What about the curative setting and patients receiving adjuvant or neoadjuvant chemotherapy? Here the data are less robust. Standard adjuvant anthracycline/taxane chemotherapy cures a substantial proportion of women with breast cancer, with evidence of better outcomes and therapy responses in the BRCA1/2 carrier population [10,11], so changes to this standard should only be made on the basis of strong evidence. At present the data to support platinum agents in this context are limited to retrospective analysis  or to prospective data for a very small number of patients . Prospective studies are still required before routine practice changes in the curative setting. The one current exception to this is in the treatment of HER2-positive breast cancer in BRCA1/2 carriers. Relative equipoise has already been shown in the general breast cancer population for the TCH (docetaxel, carboplatin, trastuzumab) regimen compared with standard anthracycline-taxane-trastuzumab-based chemotherapy , and the TCH (docetaxel, carboplatin, trastuzumab) regimen presents an attractive option for BRCA1/2 carriers with HER2-positive breast cancer.

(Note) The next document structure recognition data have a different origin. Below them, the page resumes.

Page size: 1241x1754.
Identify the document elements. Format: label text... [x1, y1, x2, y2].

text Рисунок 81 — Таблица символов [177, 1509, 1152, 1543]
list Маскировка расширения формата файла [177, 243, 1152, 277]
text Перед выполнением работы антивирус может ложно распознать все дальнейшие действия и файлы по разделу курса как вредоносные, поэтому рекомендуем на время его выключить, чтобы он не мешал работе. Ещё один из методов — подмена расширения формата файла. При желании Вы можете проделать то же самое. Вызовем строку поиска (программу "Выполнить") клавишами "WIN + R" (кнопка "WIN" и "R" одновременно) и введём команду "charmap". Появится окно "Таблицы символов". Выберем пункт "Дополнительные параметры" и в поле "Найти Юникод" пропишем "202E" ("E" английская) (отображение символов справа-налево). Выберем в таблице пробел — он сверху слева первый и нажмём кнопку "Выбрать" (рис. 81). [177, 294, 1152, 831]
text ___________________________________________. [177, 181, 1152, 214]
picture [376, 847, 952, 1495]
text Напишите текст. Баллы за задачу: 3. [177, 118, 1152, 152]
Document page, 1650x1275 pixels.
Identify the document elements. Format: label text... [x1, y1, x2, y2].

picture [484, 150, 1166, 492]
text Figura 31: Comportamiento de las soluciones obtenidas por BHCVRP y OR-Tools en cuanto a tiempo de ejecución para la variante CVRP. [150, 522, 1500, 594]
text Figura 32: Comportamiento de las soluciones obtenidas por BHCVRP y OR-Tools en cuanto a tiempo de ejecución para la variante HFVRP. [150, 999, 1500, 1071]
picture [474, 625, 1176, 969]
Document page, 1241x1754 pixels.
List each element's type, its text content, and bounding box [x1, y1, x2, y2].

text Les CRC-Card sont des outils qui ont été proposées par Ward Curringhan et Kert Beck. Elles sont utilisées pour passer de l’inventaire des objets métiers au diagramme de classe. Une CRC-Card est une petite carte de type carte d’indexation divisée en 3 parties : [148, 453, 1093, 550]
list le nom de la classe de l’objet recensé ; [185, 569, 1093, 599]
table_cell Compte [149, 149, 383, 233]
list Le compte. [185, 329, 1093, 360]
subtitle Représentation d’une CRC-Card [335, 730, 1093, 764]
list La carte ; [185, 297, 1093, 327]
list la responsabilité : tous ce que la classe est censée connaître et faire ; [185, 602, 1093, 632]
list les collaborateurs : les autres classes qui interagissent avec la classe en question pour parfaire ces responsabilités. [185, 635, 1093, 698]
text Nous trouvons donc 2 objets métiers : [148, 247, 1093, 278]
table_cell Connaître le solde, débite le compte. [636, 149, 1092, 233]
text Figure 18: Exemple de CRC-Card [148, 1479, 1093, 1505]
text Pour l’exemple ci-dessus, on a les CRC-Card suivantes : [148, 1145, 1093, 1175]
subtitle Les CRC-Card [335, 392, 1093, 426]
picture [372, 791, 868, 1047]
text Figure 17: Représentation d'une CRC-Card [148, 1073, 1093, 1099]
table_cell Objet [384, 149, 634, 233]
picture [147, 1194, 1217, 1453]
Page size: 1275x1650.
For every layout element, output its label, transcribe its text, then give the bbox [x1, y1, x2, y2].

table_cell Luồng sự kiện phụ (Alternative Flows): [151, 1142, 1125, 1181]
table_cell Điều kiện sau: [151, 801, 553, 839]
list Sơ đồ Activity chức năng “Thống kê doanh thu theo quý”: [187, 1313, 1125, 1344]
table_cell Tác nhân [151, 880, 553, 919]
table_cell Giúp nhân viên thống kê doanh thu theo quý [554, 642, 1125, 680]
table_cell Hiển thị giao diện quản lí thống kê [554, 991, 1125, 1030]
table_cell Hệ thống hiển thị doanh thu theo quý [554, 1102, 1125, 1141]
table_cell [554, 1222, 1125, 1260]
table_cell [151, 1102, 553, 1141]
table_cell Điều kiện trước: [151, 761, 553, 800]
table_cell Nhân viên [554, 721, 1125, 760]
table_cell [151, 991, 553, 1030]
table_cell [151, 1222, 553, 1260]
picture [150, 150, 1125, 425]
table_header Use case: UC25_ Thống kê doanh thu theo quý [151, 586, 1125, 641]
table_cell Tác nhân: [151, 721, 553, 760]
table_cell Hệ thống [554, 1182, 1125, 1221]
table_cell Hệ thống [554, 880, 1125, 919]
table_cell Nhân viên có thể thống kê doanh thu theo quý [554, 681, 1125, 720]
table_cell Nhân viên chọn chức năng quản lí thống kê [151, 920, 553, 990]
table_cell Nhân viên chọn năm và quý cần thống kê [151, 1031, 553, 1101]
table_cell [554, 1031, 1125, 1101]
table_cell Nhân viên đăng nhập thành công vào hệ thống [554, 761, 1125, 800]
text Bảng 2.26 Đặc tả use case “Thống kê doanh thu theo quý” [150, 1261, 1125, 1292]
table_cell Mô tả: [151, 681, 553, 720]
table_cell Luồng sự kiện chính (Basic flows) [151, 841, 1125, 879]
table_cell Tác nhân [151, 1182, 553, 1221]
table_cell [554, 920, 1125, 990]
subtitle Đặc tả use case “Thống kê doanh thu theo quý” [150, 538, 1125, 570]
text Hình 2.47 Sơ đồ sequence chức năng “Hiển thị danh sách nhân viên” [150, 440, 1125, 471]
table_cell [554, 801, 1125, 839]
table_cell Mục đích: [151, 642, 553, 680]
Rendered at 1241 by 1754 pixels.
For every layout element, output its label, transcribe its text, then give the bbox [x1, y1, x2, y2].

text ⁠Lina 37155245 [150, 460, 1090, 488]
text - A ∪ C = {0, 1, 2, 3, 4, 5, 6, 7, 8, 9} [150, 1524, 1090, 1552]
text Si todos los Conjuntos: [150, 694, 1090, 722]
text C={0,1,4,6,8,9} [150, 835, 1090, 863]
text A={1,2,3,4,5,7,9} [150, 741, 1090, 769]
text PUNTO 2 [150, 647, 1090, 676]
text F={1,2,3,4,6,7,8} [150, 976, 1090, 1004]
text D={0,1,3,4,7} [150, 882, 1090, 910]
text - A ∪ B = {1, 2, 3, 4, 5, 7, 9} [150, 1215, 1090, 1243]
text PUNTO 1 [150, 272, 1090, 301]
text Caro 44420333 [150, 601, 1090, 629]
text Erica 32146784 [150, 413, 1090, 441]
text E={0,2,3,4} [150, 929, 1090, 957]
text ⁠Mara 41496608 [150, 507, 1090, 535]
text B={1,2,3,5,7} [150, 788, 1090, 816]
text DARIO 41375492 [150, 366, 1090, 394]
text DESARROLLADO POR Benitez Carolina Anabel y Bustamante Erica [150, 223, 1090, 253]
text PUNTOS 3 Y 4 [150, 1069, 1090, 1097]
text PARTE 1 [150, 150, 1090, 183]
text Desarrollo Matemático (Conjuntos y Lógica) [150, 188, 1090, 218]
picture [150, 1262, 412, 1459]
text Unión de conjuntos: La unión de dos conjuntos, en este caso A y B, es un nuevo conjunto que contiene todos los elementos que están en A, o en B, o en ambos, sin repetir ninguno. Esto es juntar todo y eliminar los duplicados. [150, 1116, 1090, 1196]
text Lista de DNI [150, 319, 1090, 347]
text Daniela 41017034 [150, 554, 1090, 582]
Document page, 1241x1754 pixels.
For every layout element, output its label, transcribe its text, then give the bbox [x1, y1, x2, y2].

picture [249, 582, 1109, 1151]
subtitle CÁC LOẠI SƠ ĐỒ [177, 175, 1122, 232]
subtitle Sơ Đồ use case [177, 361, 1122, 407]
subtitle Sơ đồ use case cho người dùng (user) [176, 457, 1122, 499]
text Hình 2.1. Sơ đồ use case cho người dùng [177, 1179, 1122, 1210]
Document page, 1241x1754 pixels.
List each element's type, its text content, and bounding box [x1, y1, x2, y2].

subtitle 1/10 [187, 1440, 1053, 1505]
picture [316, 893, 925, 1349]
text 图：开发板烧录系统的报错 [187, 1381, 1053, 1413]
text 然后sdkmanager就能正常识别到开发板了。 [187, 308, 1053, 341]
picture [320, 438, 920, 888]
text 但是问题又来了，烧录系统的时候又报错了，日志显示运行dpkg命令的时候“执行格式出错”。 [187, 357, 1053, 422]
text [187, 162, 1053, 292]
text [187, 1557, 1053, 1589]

PARP inhibitors target the same HR-based DNA repair defect as cisplatin chemotherapy, and there is evidence of efficacy for the PARP inhibitor olaparib in BRCA1-related and BRCA2-related breast cancer with substantial prior chemotherapy exposure . PARP inhibitors target the DNA repair defect in a more specific fashion and are well tolerated without typical chemotherapy side effects . The challenge in BRCA1/2-related advanced breast cancer is to develop and support a collaborative mechanism where patients can be identified and entered into randomized trials that test novel therapies such as PARP inhibitors, or mechanistically based chemotherapy, to robustly assess the efficacy relative to standard care, and therefore allow these patients to benefit from these BRCA1/2-focused treatments.
HR: homologous recombination; PARP: poly(ADP ribose) polymerase.
The authors declare that they have no competing interests.